Answers still sought in deadly incident at Garden State Plaza

Massive mall shut down by 20-year-old gunman who killed himself

BY BILL DEMAREST

PARAMUS, NJ – Tales of terror are still emerging from Monday night’s strange incident at Garden State Plaza, where a 20-year-old man dressed in black marched through the mall, fired shots with a rifle and then killed himself in a secluded area.

No one else was injured in the incident just before closing time at the popular regional shopping center, but the bizarre actions of Richard Shoop of Teaneck, NJ, sent thousands of shoppers and store workers fleeing for their lives and sparked a massive police response that even included an FBI SWAT team.

The mall, long a popular alternative shopping destination for Rockland County residents, was closed on Tuesday for the continuing police investigation and re-opened for business on Wednesday. The incident attracted regional and national attention, with the public and law enforcement officials not knowing the extent of the crisis until the gunman’s body was found in a basement area during a search of the 2.1 million-square-foot mall at about 3:20 a.m. on Tuesday.

Investigators said Shoop fired about six shots as he walked through the mall, entering by Nordstrom’s, but did not aim at anyone in the mall. Bergen County Prosecutor John L. Molinelli said Shoop’s body was found with a bullet wound to the head – the only victim in the incident.

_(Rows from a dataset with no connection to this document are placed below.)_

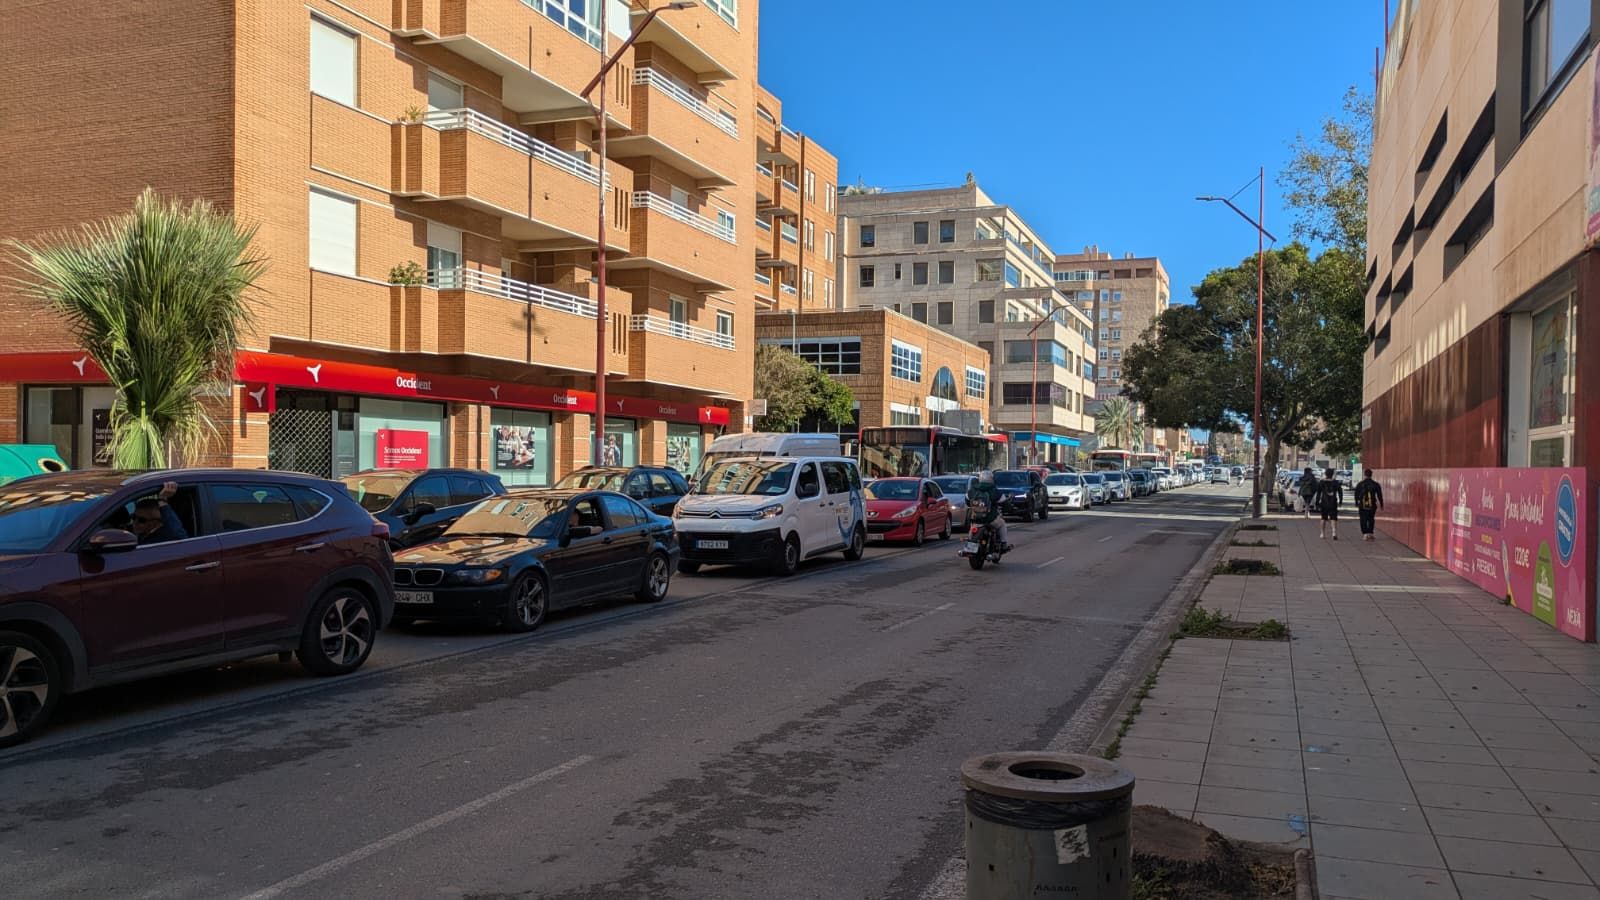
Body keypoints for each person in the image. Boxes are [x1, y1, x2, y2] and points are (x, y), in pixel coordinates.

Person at [129, 481, 188, 545]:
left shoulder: (165, 537)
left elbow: (181, 539)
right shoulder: (137, 532)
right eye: (133, 517)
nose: (135, 522)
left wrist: (162, 500)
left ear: (156, 523)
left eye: (141, 520)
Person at [966, 471, 1010, 553]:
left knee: (972, 529)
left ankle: (969, 548)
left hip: (976, 518)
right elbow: (1004, 502)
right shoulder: (994, 491)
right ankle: (1004, 544)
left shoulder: (973, 489)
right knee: (1002, 524)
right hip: (990, 519)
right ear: (991, 479)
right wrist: (1008, 508)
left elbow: (967, 501)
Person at [1313, 467, 1344, 540]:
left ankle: (1322, 533)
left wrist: (1317, 502)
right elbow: (1340, 492)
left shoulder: (1321, 482)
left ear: (1325, 474)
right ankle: (1334, 532)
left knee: (1323, 518)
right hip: (1333, 502)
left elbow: (1318, 493)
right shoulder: (1336, 482)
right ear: (1332, 474)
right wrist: (1340, 501)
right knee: (1333, 518)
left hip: (1324, 502)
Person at [1354, 469, 1384, 541]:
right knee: (1371, 519)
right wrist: (1381, 504)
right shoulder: (1376, 484)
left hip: (1362, 505)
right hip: (1372, 505)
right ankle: (1370, 533)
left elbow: (1356, 494)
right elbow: (1380, 495)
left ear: (1364, 475)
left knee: (1363, 519)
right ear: (1371, 475)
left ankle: (1365, 534)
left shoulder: (1360, 484)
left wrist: (1356, 502)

Molinelli confirmed that Shoop had left a note at home in Teaneck, but it’s meaning is not clear. After finding the note on Monday, Shoop’s brother, Kevin, was prompted to go out looking for Richard. When Kevin Shoop heard of the shooting at the mall, he discovered his rifle was missing.

Kevin Shoop went to the mall to tell police he thought his brother might be involved. Kevin Shoop was still there when his younger brother’s body was found with his rifle.

The ongoing investigation into the incident is still trying to determine exactly how many shots were fired. Molinelli said that Shoop did have extra ammunition with him for the rifle, a Zastava Serbia – which looks like the Russian AK-47.

Witnesses who saw Shoop – a Bergen Community College student who worked at a Teaneck pizzeria – walking through the mall said he was not aiming at anyone from the public. However, workers and shoppers far from Shoop could hear the shots in the mall and weren’t sure what was happening. In the massive police response to the incident, police officers guided workers and shoppers out of the locked-down mall and its sprawling parking lots.

Shoop’s family and friends were shocked by the incident and on Tuesday held a vigil in Teaneck to remember him, with more than 200 people attending. At the family home on Tuesday, Kevin Shoop said his brother did not mean to hurt anyone.

“My brother intended to harm nobody else but himself,” Kevin Shoop said. “He just sadly decided to make an act of, I guess, self-indulgence by taking his own life publicly, and it’s a tragedy to all of us.”

The gun used in Monday night’s incident had been seized by police after an incident this year between Richard and Kevin Shoop. However, Molinelli said the legally-owned weapon was returned to Kevin Shoop.

While the shooting incident shocked and surprise the community, local law enforcement officers have conducted training exercises at the massive mall to prepare for such emergencies. For years, police throughout the metropolitan area – including Rockland County – have been conducting awareness campaigns urging the public to report suspicious incidents, people or unattended packages at major shopping areas immediately if they spot something. The “See Something, Say Something” campaign has included the sprawling Palisades Center mall in West Nyack.

During the holiday season, Palisades Center and the Clarkstown Police Department arrange for increased police patrols of the mall – inside and outside.

While incidents at major malls across the country are not new – the deadly Brink’s robbery in 1981 started at the Nanuet Mall – a new level of terror was reached in September in Kenya, where a group of extremists attacked a mall and killed 67 people.